Mobashir Shandhi, PhD 

Assistant Professor, School of Electrical, Computer, and Energy Engineering, Arizona State University 

Date: Friday, April 11, 2025

Time: 9:00 – 9:50 a.m., SCOB 228

Faculty Host: Shaopeng Wang

Mobashir Shandhi Seminar Flyer 

Abstract: The majority of the health care costs related to the treatment of chronic and infectious diseases are attributed to direct care costs (e.g., hospital admissions and readmissions). The prevalence of chronic diseases and associated costs in the United States is growing at an alarming pace. The COVID-19 pandemic has further impacted the health of high-risk individuals by increasing the likelihood of more severe illness for those with underlying health conditions and associated healthcare costs. There have been ample efforts from researchers and clinicians to develop remote healthcare systems and wearable devices to manage patients with chronic and infectious diseases in home settings, which has reduced the burden on inpatient care facilities and gained further momentum during the COVID-19 pandemic. Yet, there is a lack of reliable wearable devices that can provide clinically acceptable information to healthcare professionals, as well as a lack of emphasis on validating wearable and artificial intelligence technologies in representative populations to enable a reliable and equitable remote health management system. This talk will present the challenges and potential solutions for developing tools (i.e., wearable sensors and computational algorithms) for reliable and equitable remote patient monitoring systems for chronic and infectious diseases. More specifically, the presenter will share the development and validation of wearable sensors and computational algorithms for cardiovascular health monitoring, particularly for patients with heart failure, and the development of an intelligent allocation method of diagnostic testing for COVID-19 in a resource-limited setting using commercial wearables.

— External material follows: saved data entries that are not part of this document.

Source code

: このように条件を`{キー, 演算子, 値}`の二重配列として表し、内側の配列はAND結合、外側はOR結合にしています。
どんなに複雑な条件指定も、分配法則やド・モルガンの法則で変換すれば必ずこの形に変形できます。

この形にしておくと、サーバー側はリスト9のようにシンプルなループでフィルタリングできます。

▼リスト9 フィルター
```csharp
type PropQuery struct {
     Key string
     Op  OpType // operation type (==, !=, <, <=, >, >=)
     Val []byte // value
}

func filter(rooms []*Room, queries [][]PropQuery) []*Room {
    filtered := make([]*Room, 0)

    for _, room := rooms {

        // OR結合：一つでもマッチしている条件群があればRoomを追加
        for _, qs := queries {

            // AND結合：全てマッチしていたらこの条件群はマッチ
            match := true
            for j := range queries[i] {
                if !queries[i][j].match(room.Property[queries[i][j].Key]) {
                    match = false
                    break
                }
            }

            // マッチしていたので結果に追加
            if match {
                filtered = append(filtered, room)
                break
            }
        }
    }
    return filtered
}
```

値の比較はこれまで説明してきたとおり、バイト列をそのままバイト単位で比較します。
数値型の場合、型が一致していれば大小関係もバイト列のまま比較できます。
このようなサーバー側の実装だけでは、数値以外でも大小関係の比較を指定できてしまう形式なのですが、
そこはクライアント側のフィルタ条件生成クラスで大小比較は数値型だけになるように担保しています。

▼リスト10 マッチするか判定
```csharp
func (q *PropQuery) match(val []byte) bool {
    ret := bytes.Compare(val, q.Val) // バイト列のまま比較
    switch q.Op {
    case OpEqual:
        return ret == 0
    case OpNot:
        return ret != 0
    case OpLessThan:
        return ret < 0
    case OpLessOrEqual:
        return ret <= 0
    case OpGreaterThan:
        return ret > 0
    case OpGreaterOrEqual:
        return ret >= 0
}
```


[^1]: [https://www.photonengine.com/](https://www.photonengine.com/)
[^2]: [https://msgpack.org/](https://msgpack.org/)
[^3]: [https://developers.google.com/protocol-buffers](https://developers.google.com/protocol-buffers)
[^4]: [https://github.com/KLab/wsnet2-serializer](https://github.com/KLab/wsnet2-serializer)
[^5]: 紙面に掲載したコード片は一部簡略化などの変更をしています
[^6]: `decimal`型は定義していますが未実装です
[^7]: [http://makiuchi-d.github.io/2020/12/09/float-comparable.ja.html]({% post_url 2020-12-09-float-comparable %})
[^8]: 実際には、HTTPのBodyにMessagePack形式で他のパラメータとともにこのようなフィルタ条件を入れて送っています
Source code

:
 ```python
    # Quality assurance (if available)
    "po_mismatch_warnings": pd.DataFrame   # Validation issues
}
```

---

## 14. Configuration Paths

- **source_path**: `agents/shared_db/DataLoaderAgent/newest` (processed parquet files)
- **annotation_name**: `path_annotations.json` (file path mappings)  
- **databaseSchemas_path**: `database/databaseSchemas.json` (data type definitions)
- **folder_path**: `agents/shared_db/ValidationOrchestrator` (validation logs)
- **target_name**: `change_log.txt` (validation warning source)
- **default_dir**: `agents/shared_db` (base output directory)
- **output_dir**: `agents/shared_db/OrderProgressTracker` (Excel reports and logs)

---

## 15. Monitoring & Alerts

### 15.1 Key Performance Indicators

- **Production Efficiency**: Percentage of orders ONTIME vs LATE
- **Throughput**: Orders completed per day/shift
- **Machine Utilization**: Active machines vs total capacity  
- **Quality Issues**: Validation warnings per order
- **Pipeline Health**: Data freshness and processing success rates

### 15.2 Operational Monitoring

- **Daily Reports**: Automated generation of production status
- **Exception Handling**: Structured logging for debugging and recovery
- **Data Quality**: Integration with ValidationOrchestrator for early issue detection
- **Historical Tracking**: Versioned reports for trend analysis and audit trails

Biosketch: Dr. Shandhi is a Tenure-Track Assistant Professor with a joint appointment in the School of Electrical, Computer, and Energy Engineering and Biodesign Institute Center for Bioelectronics and Biosensors at Arizona State University. Before joining ASU, he finished his postdoctoral training in the Department of Biomedical Engineering at Duke University. He completed his Ph.D. in the Department of Electrical and Computer Engineering at the Georgia Institute of Technology. SHANDHI Lab is focused on developing reliable and equitable digital health technologies, e.g., wearable sensors and computational algorithms (AI/ML), that can enable personalized health care and remote patient monitoring for patients with chronic (cardiovascular, glycemic, and neurological) and infectious diseases (COVID-19). Dr. Shandhi has received multiple awards and grants for his research work, including the American Heart Association Postdoctoral Fellowship and Duke Heart Center and Translating Duke Health (TDH) cardio-oncology grant. Besides these grants as PI, he has received a National Institute of Health (NIH) mHealth Training Institute 2023 Scholarship, Early Career Fellowship, Best Paper award, Runner-up Best Paper award, First Place Research award, and Distinguished Poster Nominee for his work. Dr. Shandhi is an editorial board member of Nature (npj) Digital Medicine.